DOCUMENT PASSAGE:
SafeSearch and your website
Many users prefer not to have explicit content shown in their search results. Google's SafeSearch filters provide users with the ability to change their browser setting to help filter explicit content from appearing in their search results. As a website owner, you can help Google understand the nature of your site and content by following the steps in this guide. This will then assist us as we apply SafeSearch filters to your site.
How SafeSearch works
SafeSearch is designed to filter results that lead to visual depictions of:
- Explicit sexual content of any type, including pornography
- Nudity
- Photo-realistic sex toys
- Sex-oriented dating or escort services
- Violence or gore
- Links to pages containing explicit content
For example, SafeSearch is designed to filter out pages that contain images or videos that contain naked breasts or genitals. It also is designed to filter pages with links, pop-ups, or ads that display or point to explicit content.
SafeSearch relies on automated systems that use machine learning and a variety of signals to identify explicit content, including words on the hosting web page and in links.
Determining if SafeSearch is filtering your website
To determine if your page is being identified as explicit, search for a term that normally shows the page in search results, then turn on SafeSearch. If you don't see your page in the results, it is likely being affected by SafeSearch filtering on this query.

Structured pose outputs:
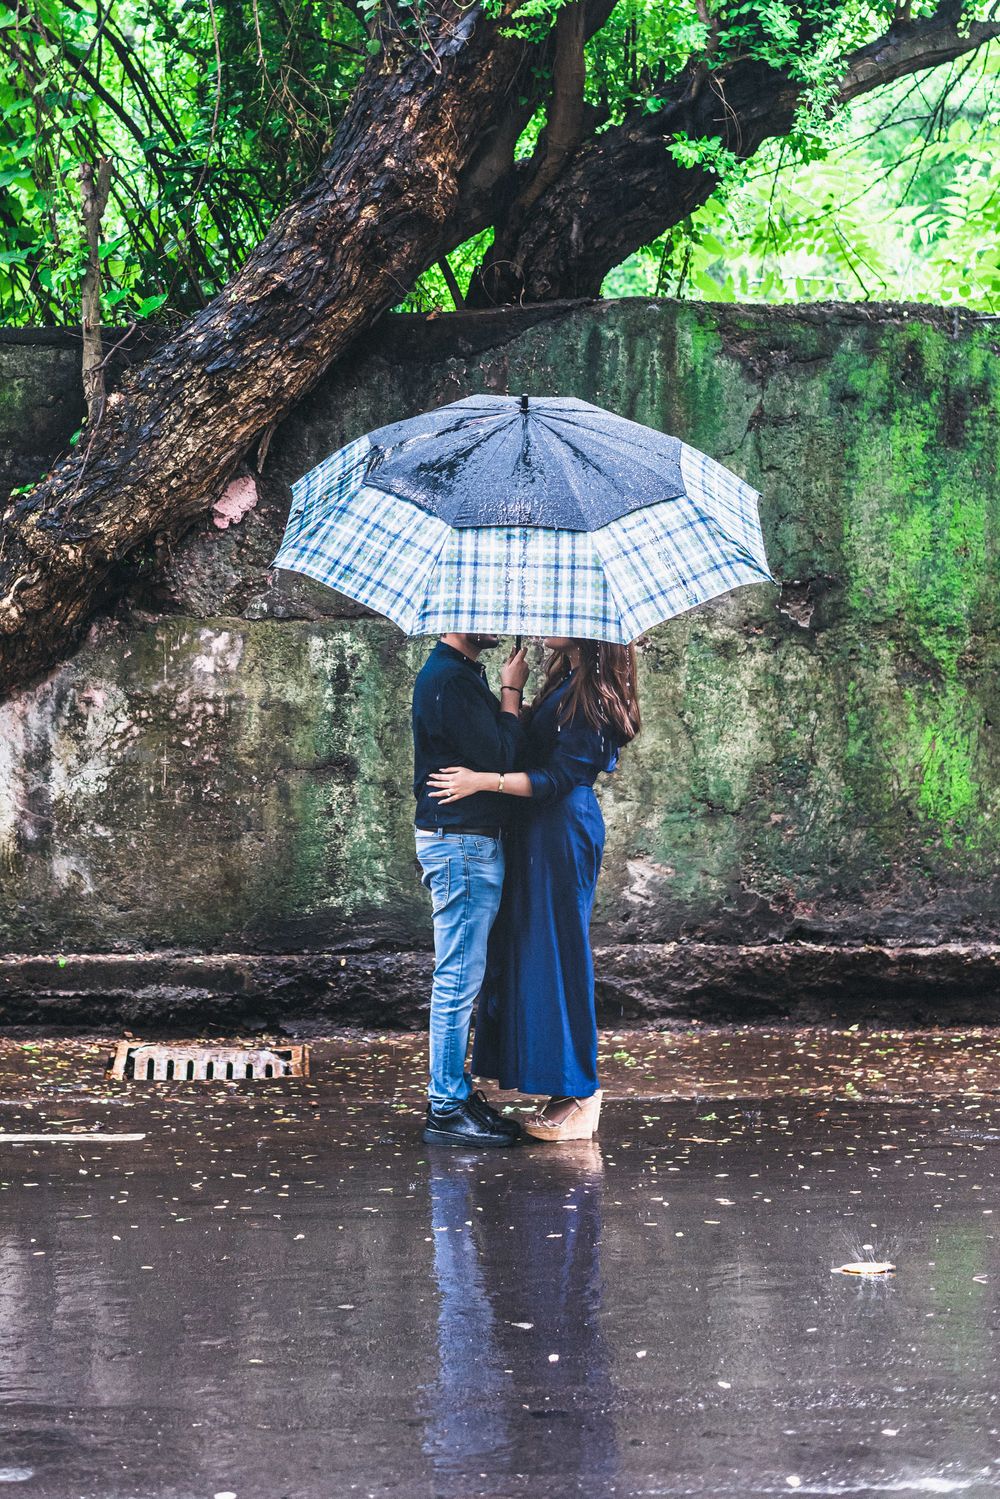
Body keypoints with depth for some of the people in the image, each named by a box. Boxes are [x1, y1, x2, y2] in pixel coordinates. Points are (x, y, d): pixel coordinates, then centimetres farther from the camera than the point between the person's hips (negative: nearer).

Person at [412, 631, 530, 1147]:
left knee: (461, 978, 14)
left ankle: (455, 1091, 21)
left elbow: (495, 751, 19)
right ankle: (446, 1109, -1)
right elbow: (498, 757, -19)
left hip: (473, 842, 11)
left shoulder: (465, 674, 15)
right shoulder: (449, 679, -18)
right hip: (459, 842, -11)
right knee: (459, 978, -6)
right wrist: (512, 691, -9)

PROMPT 1: According to the SafeSearch guide, why should a website owner follow the steps it lays out?
PROMPT 2: Retype the part of the SafeSearch guide starting at "How SafeSearch works" and ending at "and in links.".

ANSWER SECTION 1: Following the steps helps Google understand what the site and its content are like. That in turn helps Google when it applies SafeSearch filters to the site.

ANSWER SECTION 2:
How SafeSearch works
SafeSearch is designed to filter results that lead to visual depictions of:
- Explicit sexual content of any type, including pornography
- Nudity
- Photo-realistic sex toys
- Sex-oriented dating or escort services
- Violence or gore
- Links to pages containing explicit content
For example, SafeSearch is designed to filter out pages that contain images or videos that contain naked breasts or genitals. It also is designed to filter pages with links, pop-ups, or ads that display or point to explicit content.
SafeSearch relies on automated systems that use machine learning and a variety of signals to identify explicit content, including words on the hosting web page and in links.